Ces acquis se consolident dans les années 2000, notamment dans les professions les plus
anciennement féminisées. Cette large fresque optimiste conduit S. Schweitzer, filant la métaphore
architecturale, à parler de « dynamite » dans le plafond de verre : il explose de toutes parts et
ne concerne plus que les échelons les plus élevés de la hiérarchie socioprofessionnelle de ces
professions féminisées ainsi que certains bastions masculins.
Comme S. Schweitzer, B. de Gasquet, à travers l’exemple des mondes religieux, ou J. Acker
avec celui des entreprises privées, montrent qu’un contexte socioéconomique de modernisation,
porteur de changements, notamment dans les rapports hommes-femmes, a favorisé l’ouverture des
positions prestigieuses, traditionnellement masculines, aux femmes7 . Portée par des pionnières
exemplaires, soutenue par des mouvements féministes actifs, relayée par des acteurs décisionnaires tant au sein de chaque monde professionnel ou scolaire qu’au niveau du législateur, cette
dynamique de féminisation est liée à un contexte sociohistorique spécifique.

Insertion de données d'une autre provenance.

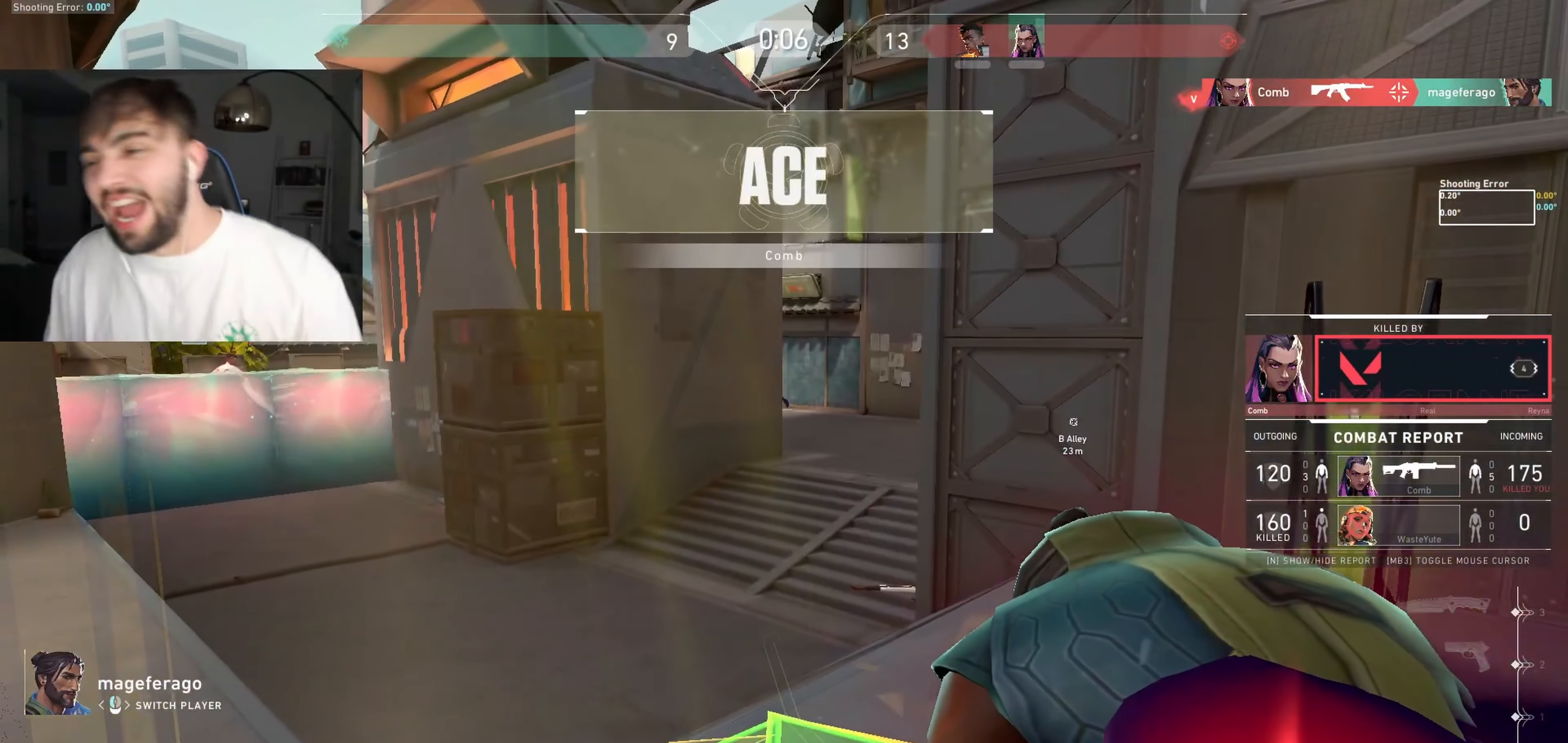
{"keys": ["d", "s", "shift"], "events": [[17, "s", "up"], [284, "d", "down"], [467, "s", "down"], [484, "shift", "down"]]}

Ainsi, dans les
mondes religieux, l’ordination comme prêtre, rabbin ou pasteur apparaît comme la « barrière »
à lever avant d’envisager l’idée même de carrière féminine au sein des différentes institutions
religieuses. Pour être menée à son terme, la levée de la « barrière » de l’ordination suppose
de nombreuses actions individuelles et collectives, sous l’impulsion d’associations féminines
religieuses actives, de pionnières déterminées et d’acteurs masculins favorables. La pénurie de
vocations ne joue que comme explication secondaire. De manière conjoncturelle, le manque de
clergé lié aux guerres a pu expliquer la décision d’ordonner les femmes, souvent avec un statut
asymétrique, comme c’est le cas pour les premières ordinations françaises en Alsace-Lorraine
dans l’entre-deux-guerres (Willaime, 1998), mais cela ne constitue pas une loi générale puisque les
catholiques en crise de vocations ne l’ont toujours pas accordée alors que les presbytériens, plutôt
7
Pour une analyse des controverses autour de cette féminisation sous la IIIe République (1880–1940), cf. l’ouvrage de
Juliette Rennes (2007).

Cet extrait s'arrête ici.